The next map is for Daily Rainfall for the 24 hours to 9 am on 2 March 2010. The dark blue region in southern Queensland indicates that the rainfall recorded during this 24 hours was so heavy and unusual that, on average you would not expect to see such an event occur again in March for more than 30 years, based on the past climate in this region. In fact, on this day, much of southern Queensland recorded rainfall that was the highest on record for January, which made the event a 1 in 110 year event for rainfall in January, based on historic records for rainfall in January. This event caused widespread flooding across much of southern Queensland.
The aqua regions on the map indicate areas that have recorded daily rainfall totals that correspond to an average recurrence interval of greater than 10 years and the light blue regions, an average recurrence interval of greater than one year. The grey shaded areas indicate data sparse regions of the network and the areas not coloured indicate that normal or typical conditions were recorded at these locations - so nothing extreme or unusual
It is important to note when using the average recurrence interval maps on this webpage, that the intervals are calculated based on the past climate record and assume no change in the future climate.
Data
These maps are generated from the Australian Water Availability Project 0.25° (25 km x 25 km) resolution daily analyses. The analyses are computer generated using a sophisticated analysis technique. Further information about the analyses can be found at http://www.bom.gov.au/jsp/awap/.
The analysis technique used to generate the maps provides an objective average for each 25 km x 25 km grid square and enables useful estimates in data-sparse areas such as central Australia. However, in data-rich areas such as southeast Australia or in regions with strong gradients, "data smoothing" will occur resulting in gridpoint values that may differ slightly from the exact rainfall or maximum and minimum temperature percentiles or average recurrence intervals measured by the contributing stations.
The calculation uses data from 1911 to present for temperature and 1900 to present for rainfall.

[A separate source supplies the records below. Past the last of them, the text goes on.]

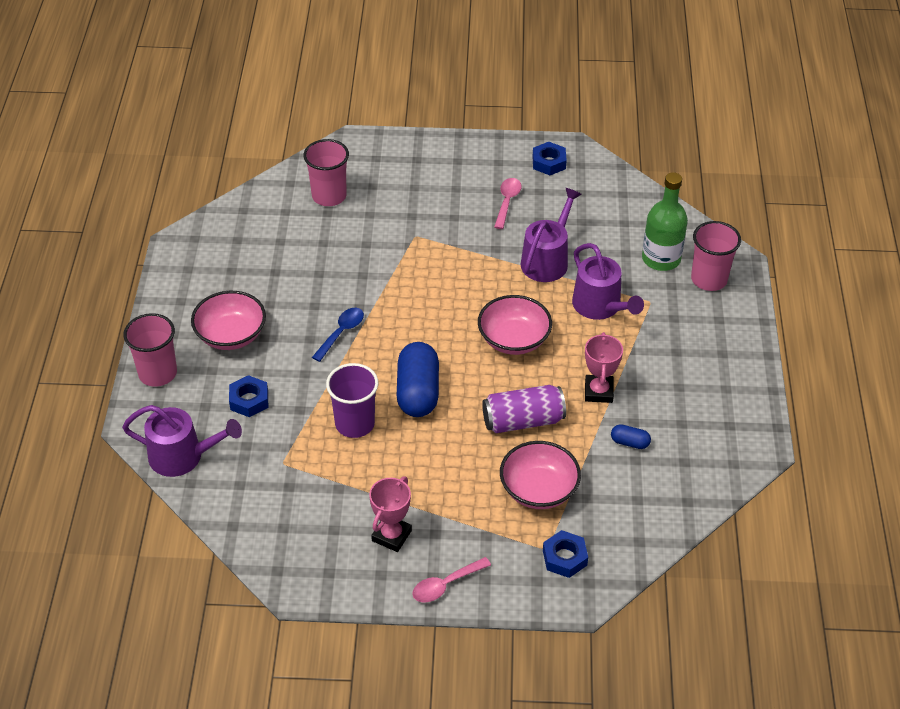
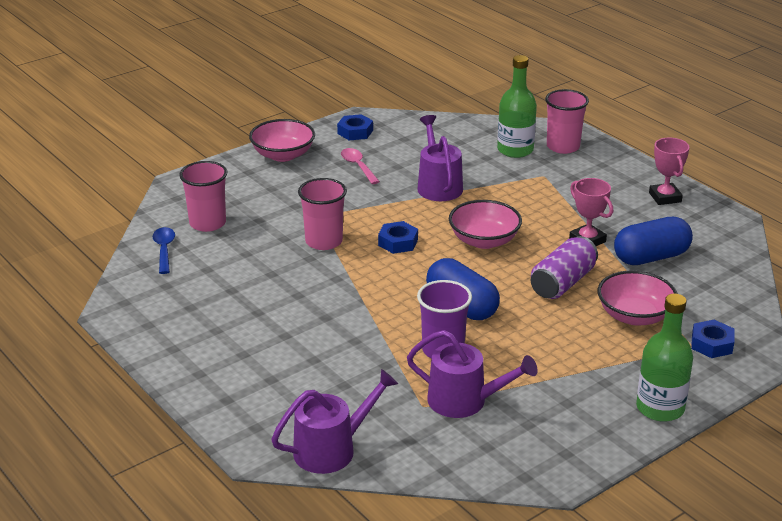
camera: 40 degrees left, 15 degrees down
(157, 373) = (224, 406): pink cup -> pink cup (324, 241)
(231, 335) = (253, 348): pink bowl -> pink bowl (283, 155)
(249, 400) = (334, 381): blue nut -> blue nut (398, 242)
(341, 333) = (346, 301): blue spoon -> blue spoon (164, 250)
(391, 535) = (576, 402): pink trophy -> pink trophy (665, 197)
(446, 585) = (660, 408): pink spoon -> green bottle
(600, 306) = (515, 194): purple watering can -> purple watering can (464, 401)
(629, 442) = (651, 257): blue capsule -> blue capsule, size x2.17

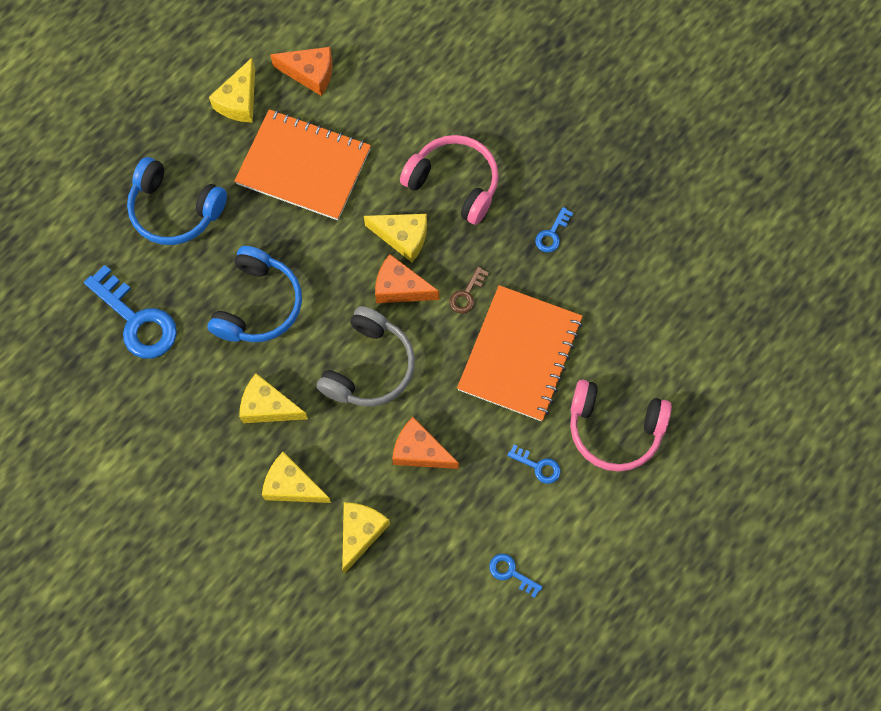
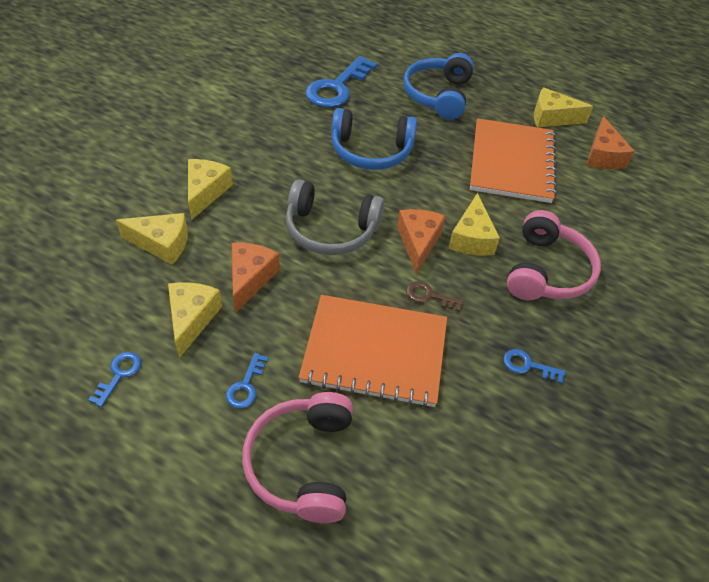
camera: 75 degrees right, 20 degrees down
(268, 406) = (278, 168): yellow cheese -> yellow cheese (192, 319)

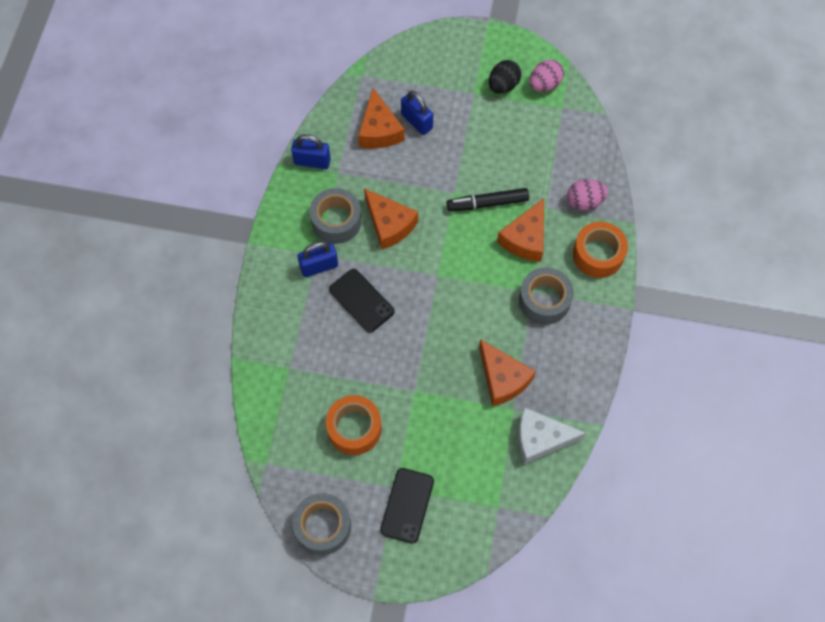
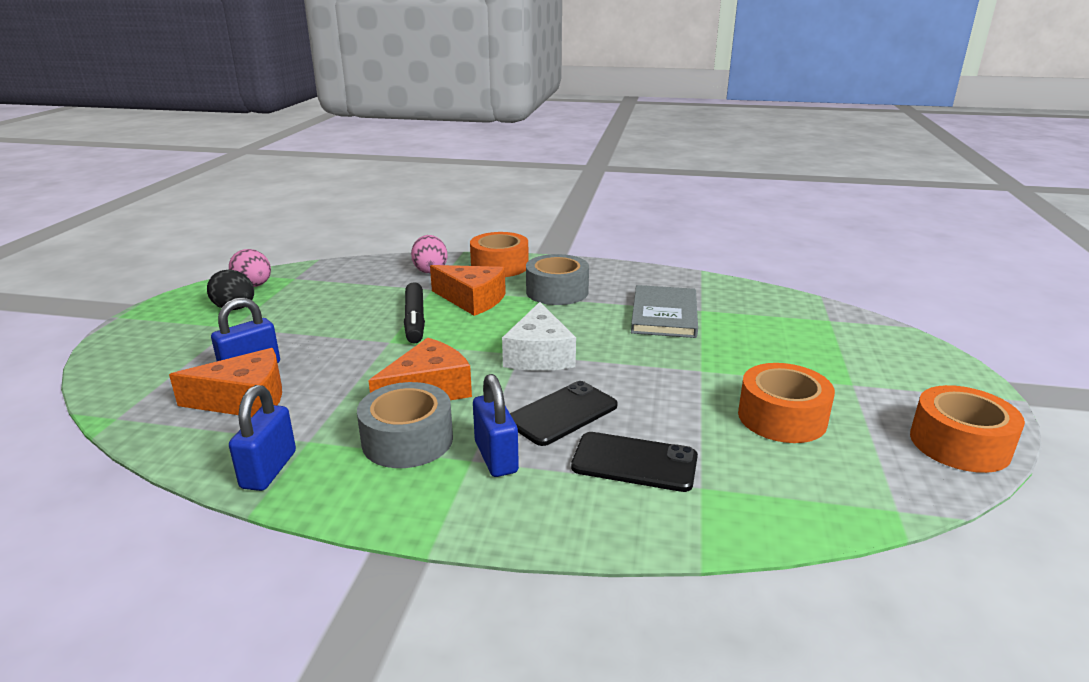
camera: 90 degrees left, 40 degrees down
(323, 526) = (959, 444): grey tape -> orange tape
(407, 505) = (871, 375): black phone -> black phone (634, 462)
(502, 378) = (664, 315): orange cheese -> grey book
(540, 439) = (732, 297): white cheese -> white cheese (539, 355)

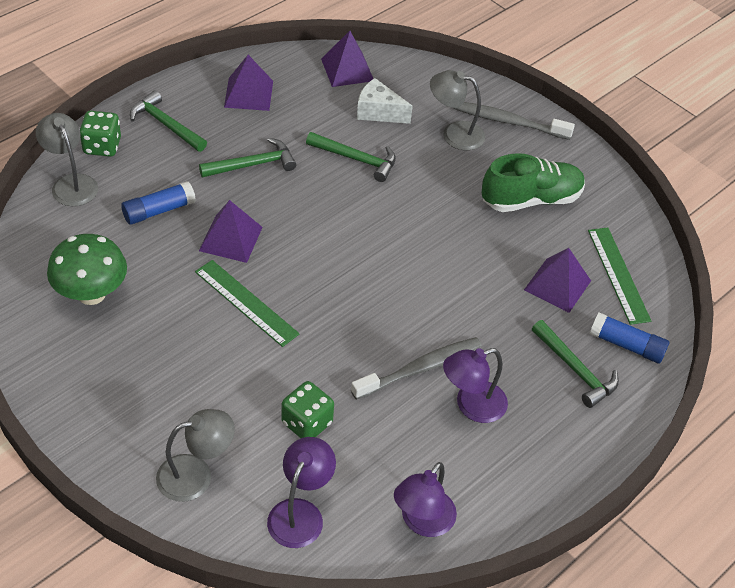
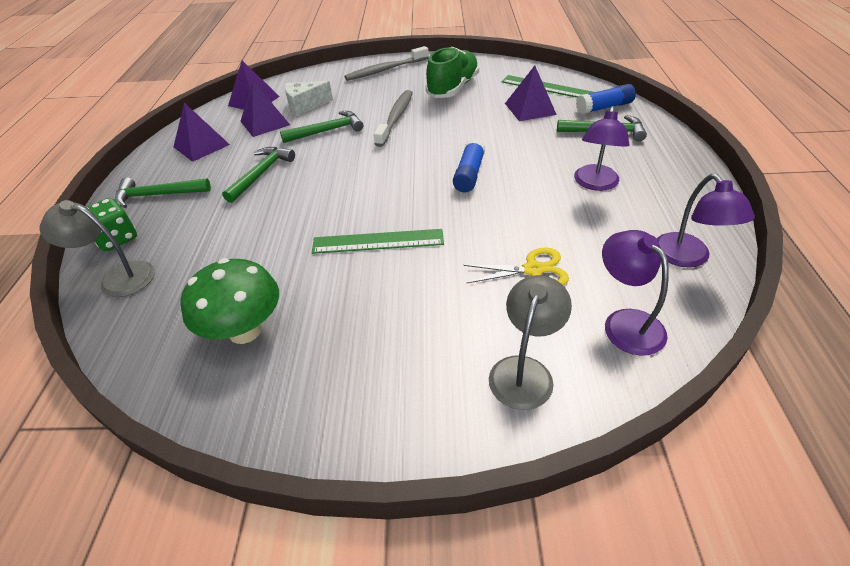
camera: 40 degrees left, 5 degrees down
(158, 211) = (225, 241): blue glue stick -> blue glue stick (469, 174)
(231, 239) = (308, 218): purple pyramid -> purple pyramid (265, 123)
(307, 423) = (533, 270): green dice -> yellow scissors
(420, 369) = (539, 190): grey toothbrush -> grey toothbrush (395, 118)
(454, 133) = (365, 89): grey lamp -> none

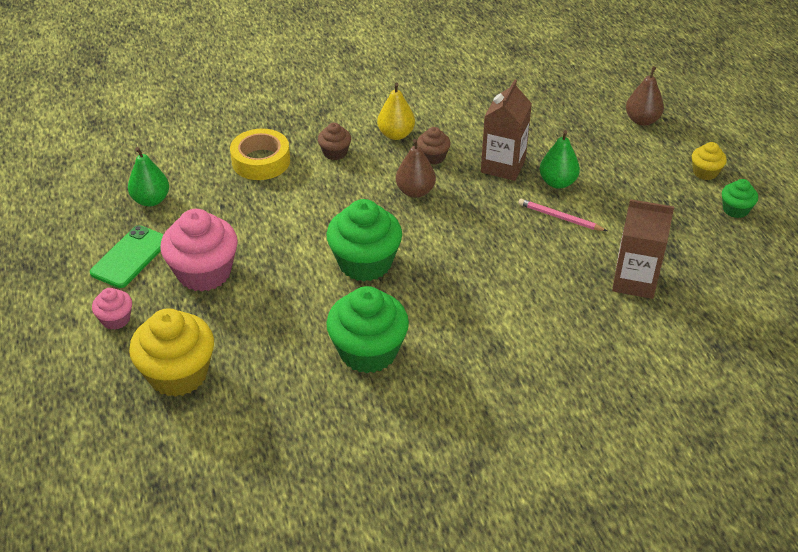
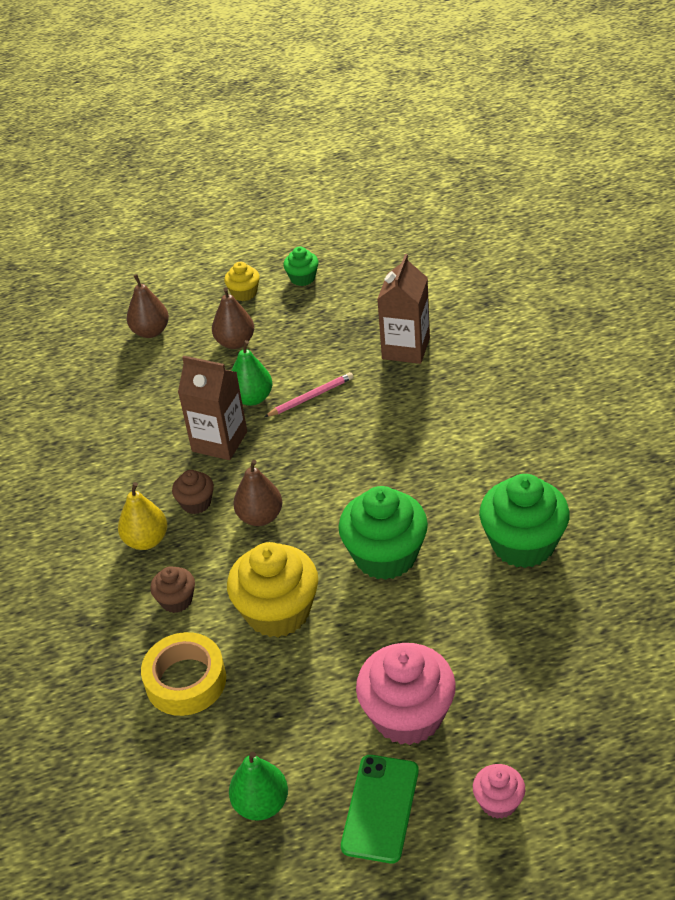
camera: 85 degrees left, 0 degrees up
(130, 257) = (380, 808): green phone -> green phone turned 75 degrees clockwise
(178, 374) = (580, 716): yellow cupcake -> yellow cupcake (278, 612)
(560, 217) = (311, 397): pink pencil -> pink pencil turned 150 degrees counterclockwise
(632, 169) = (235, 342): none -> brown pear

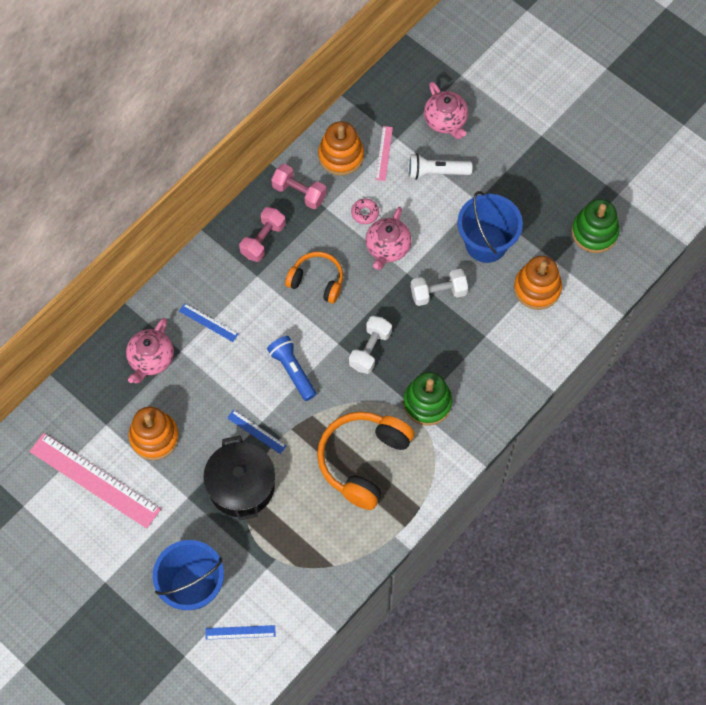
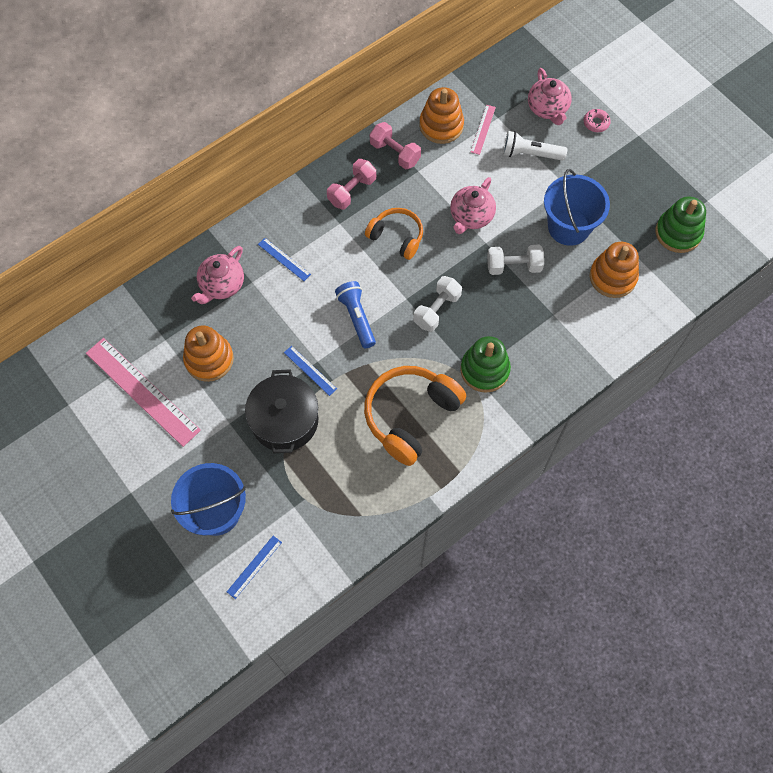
camera: 10 degrees right, 0 degrees up
(240, 632) = (254, 567): blue ruler -> blue ruler turned 60 degrees counterclockwise
(365, 213) = (455, 181): pink donut -> pink donut (596, 123)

The record for rainfall starts in 1900 because rainfall observations are insufficiently widespread before that date for a national analysis to be undertaken. The record for temperature starts in 1911 because that represents (approximately) the point at which temperature observations consistent with current observational practice (for example, with thermometers in Stevenson Screens) became sufficiently widespread for a national analysis to be undertaken.